The concept of error that many are familiar with comes from tests taken. A wrong answer represents an error. In general, a wrong answer comes from not knowing the right answer… The concept of error in human error reduction in manufacturing is much broader.
There are many instances in which an error occurs, and everyone knows that it is an error. And, in fact, everyone knows the right answer. So why was the error made? Answering that question is at the heart of human error reduction techniques. And there are many possible answers.
Listed below are a few:
- Poor lighting or other environmental impediments
- Communication failures
- Excessive workload
- Deliberate overriding of established procedure
Clearly, assigning someone additional training when the cause of his or her error was poor communication or poor workplace design will not resolve the cause of the error, though it might appear to satisfy regulatory requirements.

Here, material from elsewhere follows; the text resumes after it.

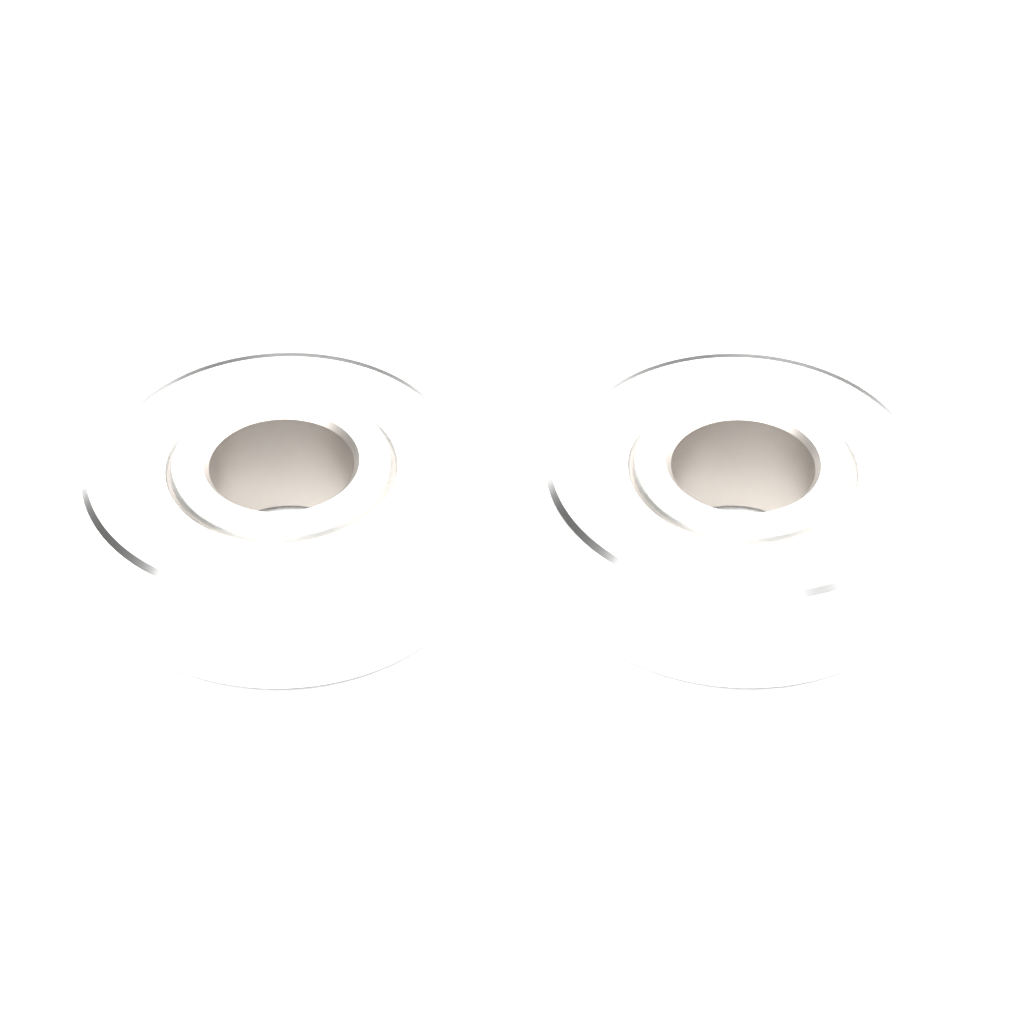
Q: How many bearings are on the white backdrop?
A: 2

The primary goals when investigating an incident are to discover what caused it and why — with the eventual goal of making sure it does not happen again. Whether that means going all the way back to the root cause, or merely breaking the chain of events so the problem cannot recur, is a decision that companies must make on each occasion.

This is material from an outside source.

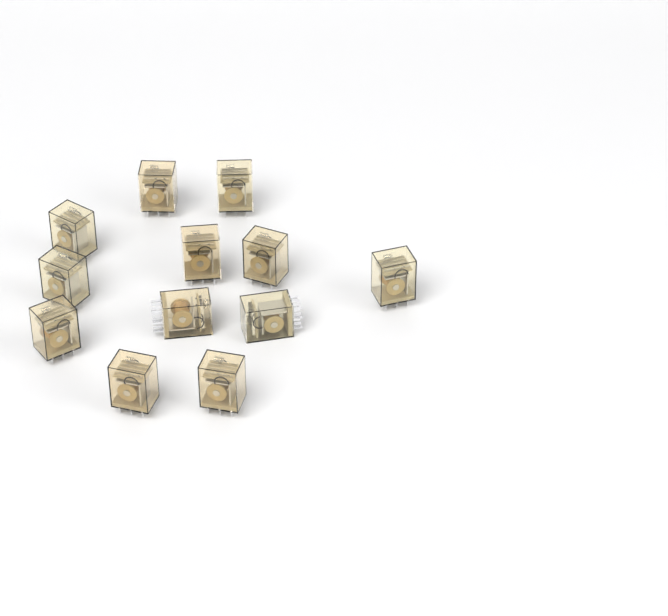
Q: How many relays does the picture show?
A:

At first blush, an adverse event may look as though it was caused by human failure, but investigations frequently reveal that a much deeper issue is to blame. According to industry analysts, in the majority of adverse events, the organization contributes to the incident by setting employees up to fail. RCA allows an investigative team to go far beyond the surface causes.

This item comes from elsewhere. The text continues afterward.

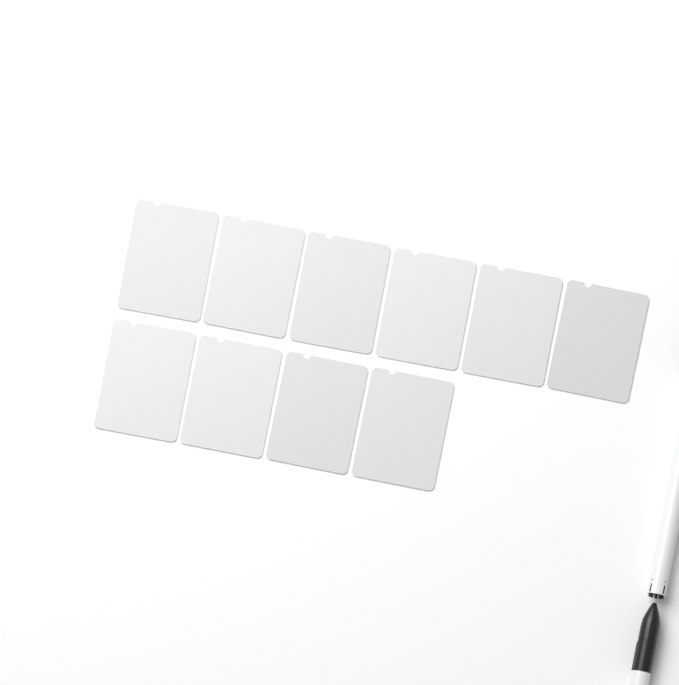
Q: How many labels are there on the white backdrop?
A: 10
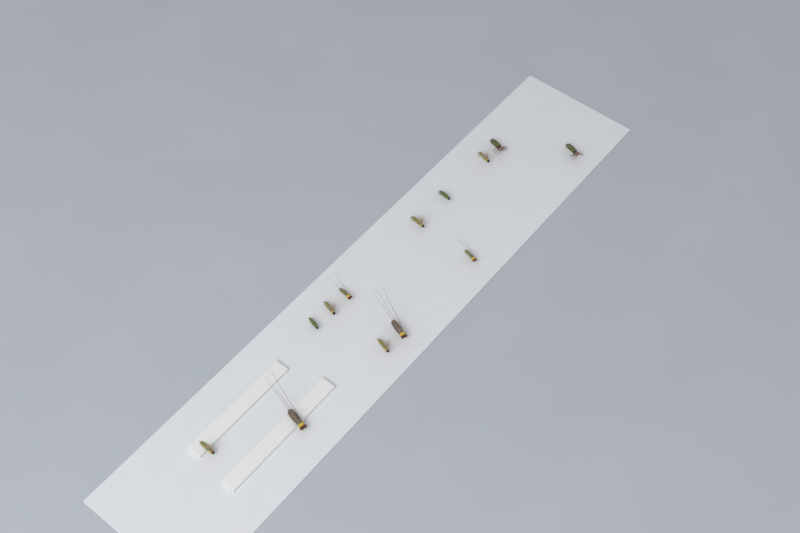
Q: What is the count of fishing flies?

The recommended levels of an investigative analysis, starting at the uppermost level and digging down to the lowest are:
- Human error or equipment failure
- Task control issues
- Process control issues
- Management system issues
- Organizational cultural issues
If only the top levels of an event (human error or equipment failure) are investigated, only one problem will be solved. The deeper a company digs into the event, the more the investigation will learn about organizational problems. Consider the following example:
A fuse blows and causes the lights to go off. A company can identify the immediate causal factor — “fuse blew” — and replace the fuse. It can also identify another cause — “a short” and repair the wire that shorted. If it doesn’t identify and correct the factor that led to the fuse blowing, however, (e.g., wiring not maintained because there was insufficient maintenance), other systems may experience similar failures.
RCA seeks to identify these deeper systemic problems, such as lack of an adequate maintenance budget, and correct them. Unfortunately, some RCA methods fail to dig far enough. Oftentimes, organizations will get down to the management systems level and stop at that point primarily because corrective actions and recommendations must be actionable and measurable and it may be difficult to do that at the organizational cultural level.